**WRITTEN INSTRUCTION:** Can you give every row again with "glasses" changed to "drinking glasses" and everything else left as it is? Leave the pictures out of your answer.

──────── EXTRACTED MATERIAL

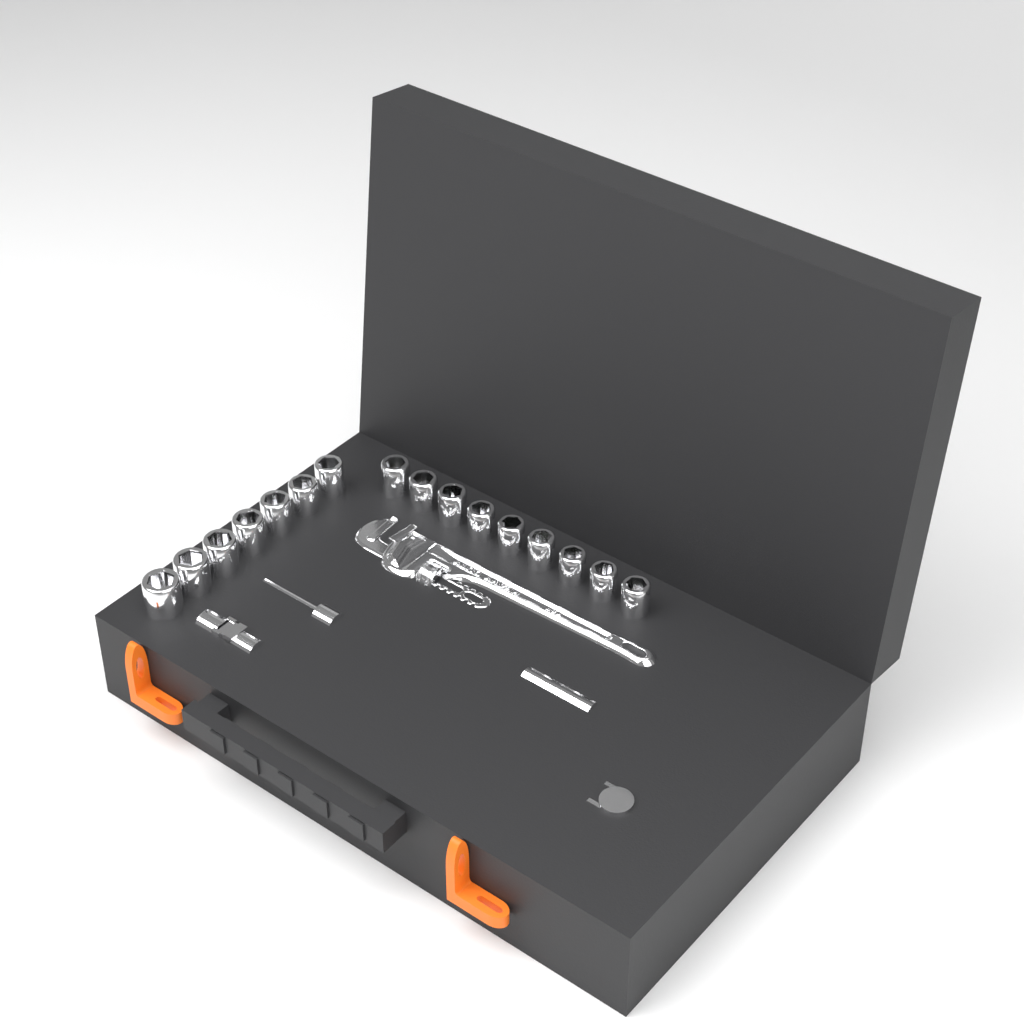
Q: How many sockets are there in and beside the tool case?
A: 16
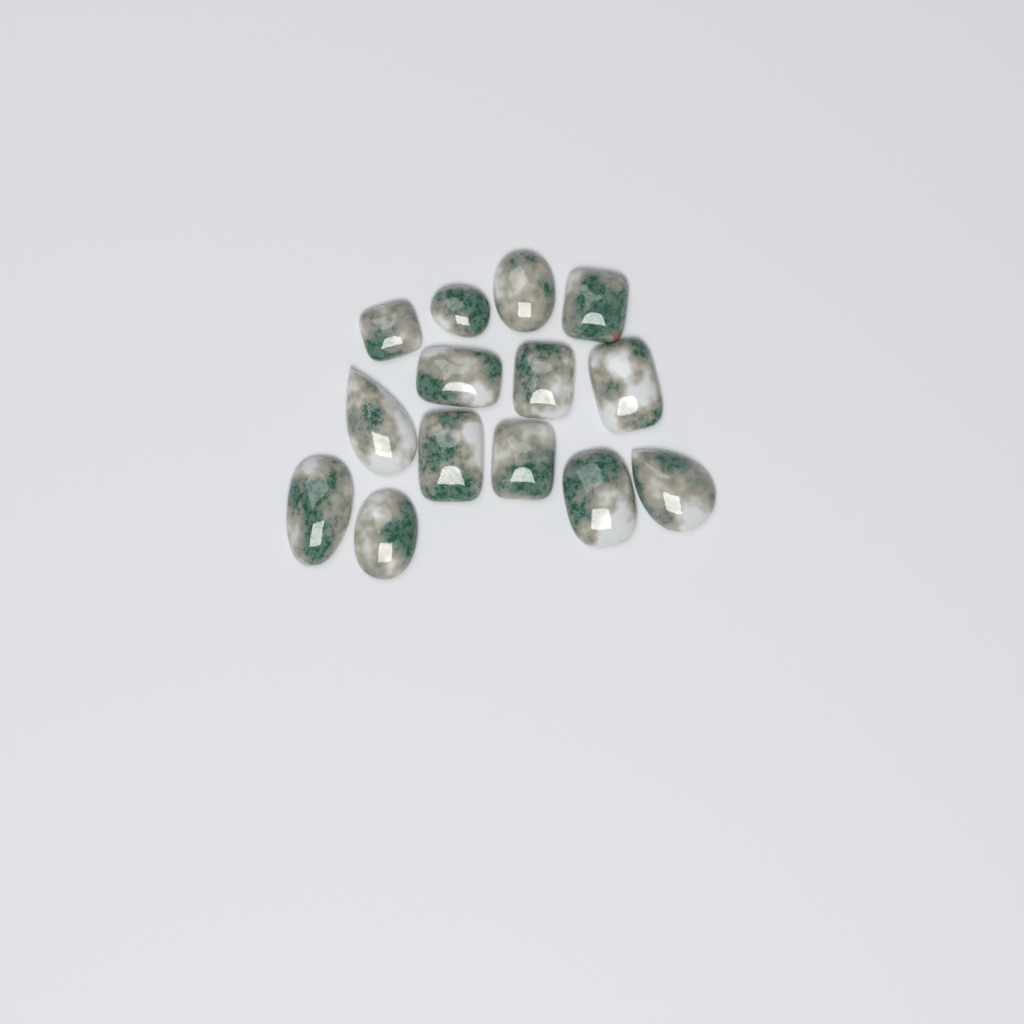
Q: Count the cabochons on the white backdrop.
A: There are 14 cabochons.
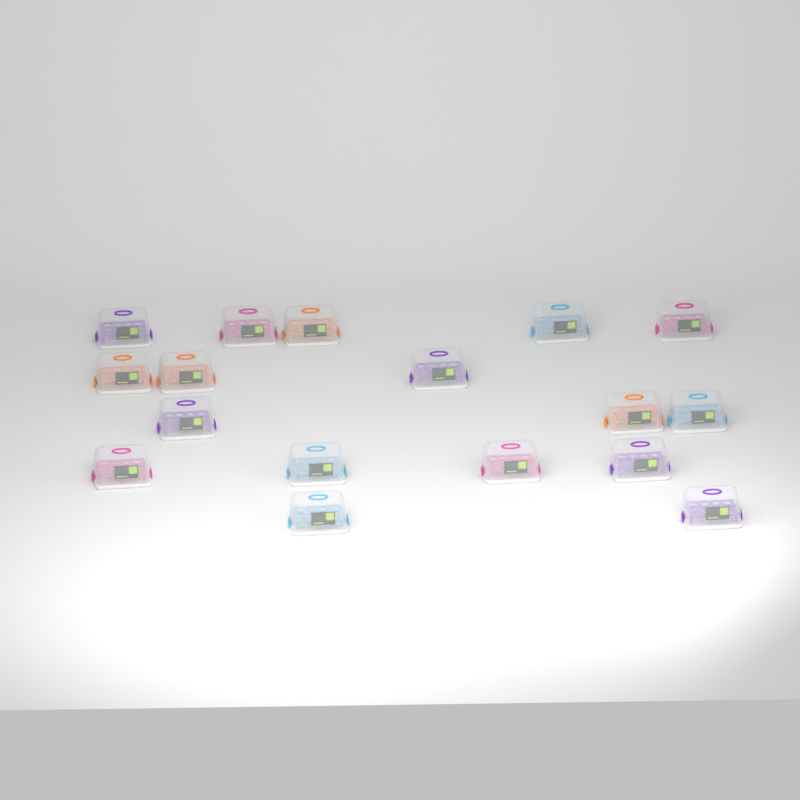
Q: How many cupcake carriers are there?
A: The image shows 17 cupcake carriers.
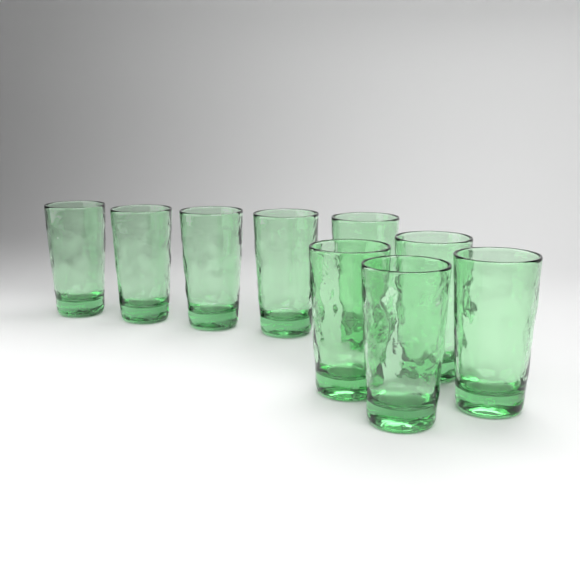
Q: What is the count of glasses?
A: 9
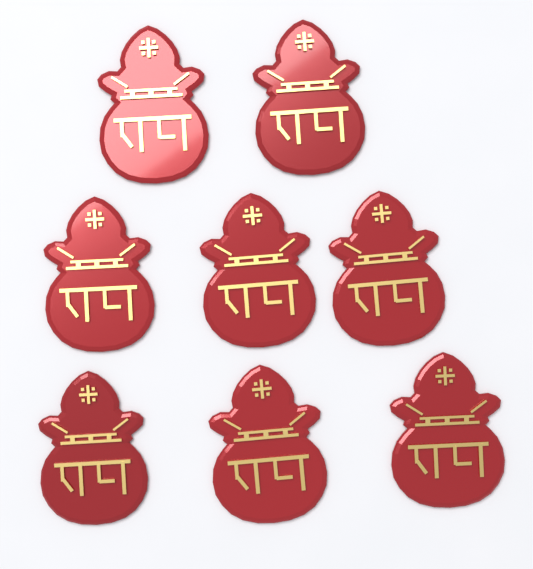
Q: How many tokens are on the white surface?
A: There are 8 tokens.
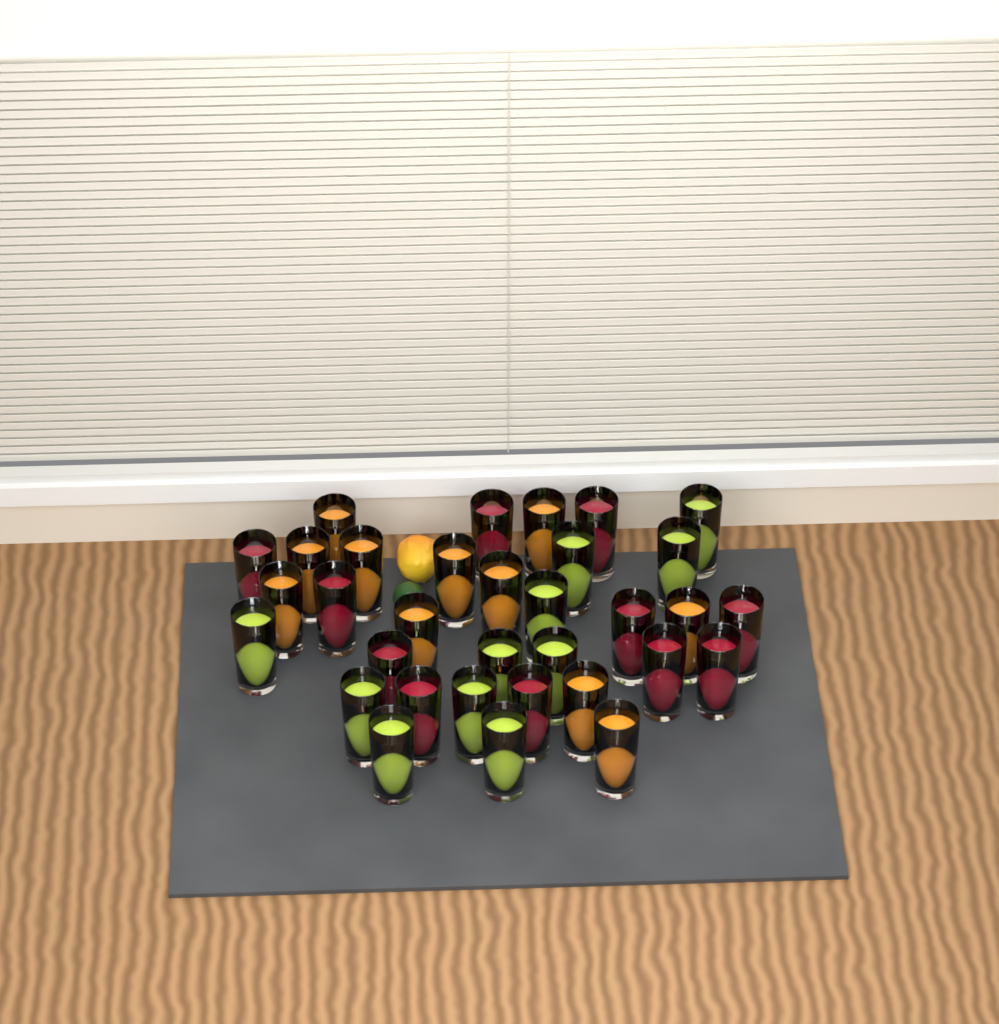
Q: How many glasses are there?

────────────────

**THE SOLUTION:**
Q: How many sockets are there in and beside the tool case?
A: 16
Q: Count the cabochons on the white backdrop.
A: There are 14 cabochons.
Q: How many cupcake carriers are there?
A: The image shows 17 cupcake carriers.
Q: What is the count of drinking glasses?
A: 9
Q: How many tokens are on the white surface?
A: There are 8 tokens.
Q: How many drinking glasses are there?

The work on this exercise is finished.